MS progression can be a significant source of anxiety, for people with MS and their loved ones. The National Multiple Sclerosis Society emphasizes the importance of looking after mental health as well as physical health. This may mean:
- eliminating any unnecessary stress
- focusing on problem-solving, whenever possible
- focusing on building or maintaining positive, supportive relationships with family members and friends
- seeking help for persistent symptoms of anxiety or a low mood
The questions below may help a person have a more helpful conversation with their doctor:
- Could I have RRMS?
- How will you test for it?
- What treatment options are available?
- What are the potential side effects?
- What support can I get for staying active and mobile?
- What support can I get for my mental health?
- What else can I do to manage RRMS?
- What happens if my RRMS progresses?
- How does RRMS affect life expectancy?
MS involves the immune system attacking healthy tissue in the spinal cord, optic nerve, and brain.

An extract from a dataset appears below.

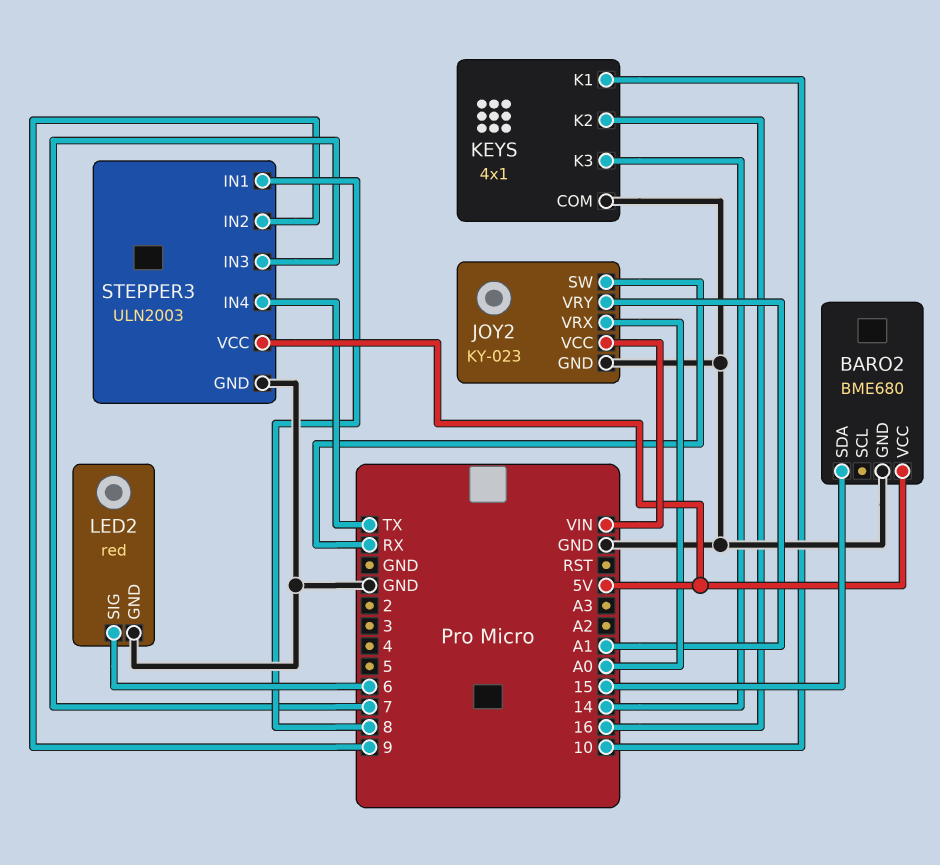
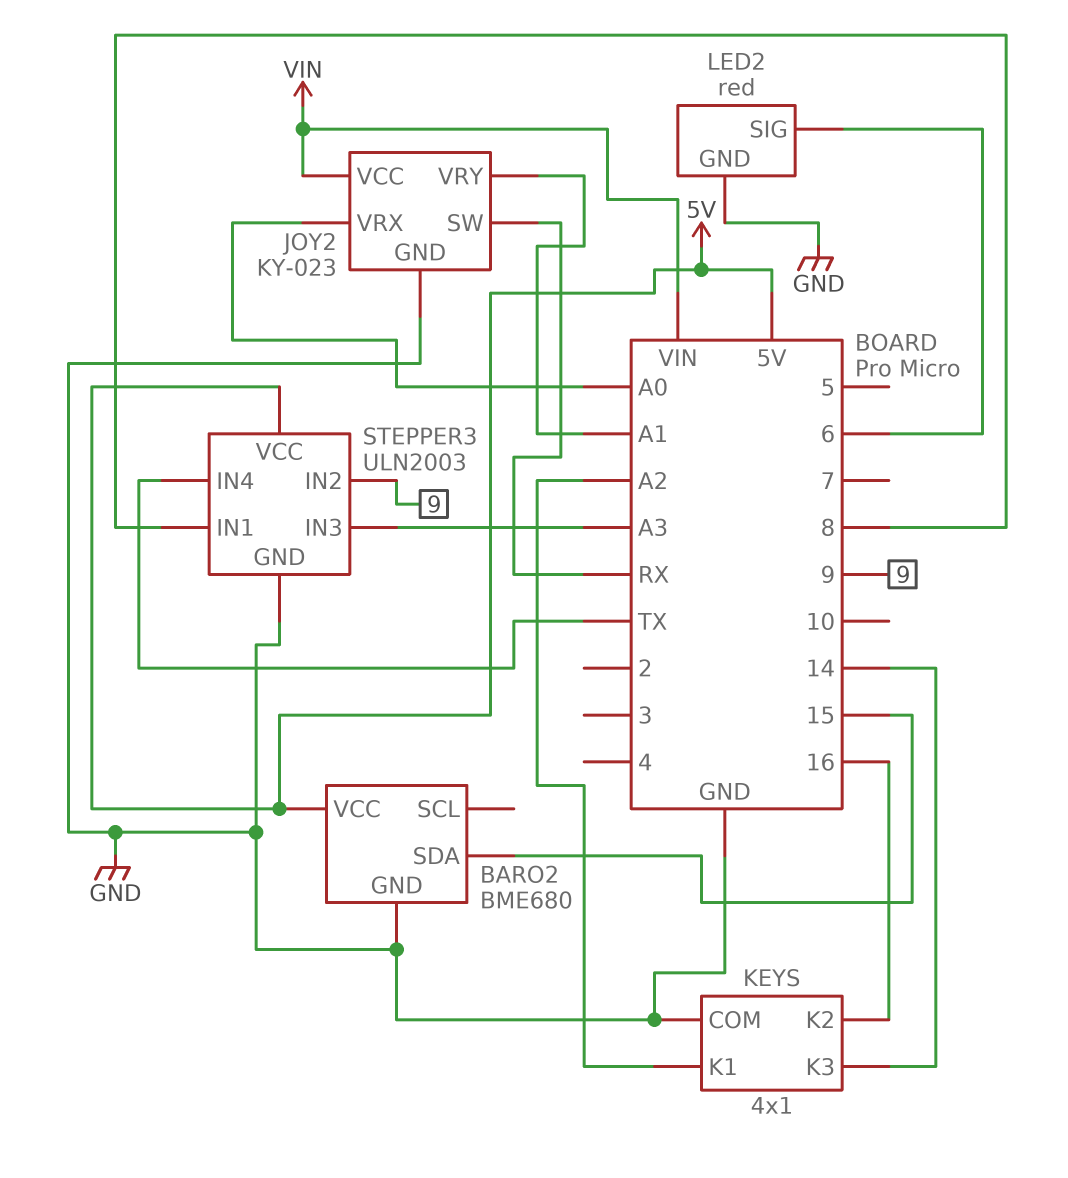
KEYS pin K1: 10 -> A2
STEPPER3 pin IN3: 7 -> A3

This leads to inflammation and damages nerves and their protective coating.
The symptoms vary from person to person, depending on which part of the nervous system is affected. Someone with RRMS experiences periods in which they have no or few symptoms and other periods when the symptoms worsen.
Medications can reduce inflammation, prevent or reduce exacerbations, and modify the course of the disease. Diet and lifestyle changes can also help.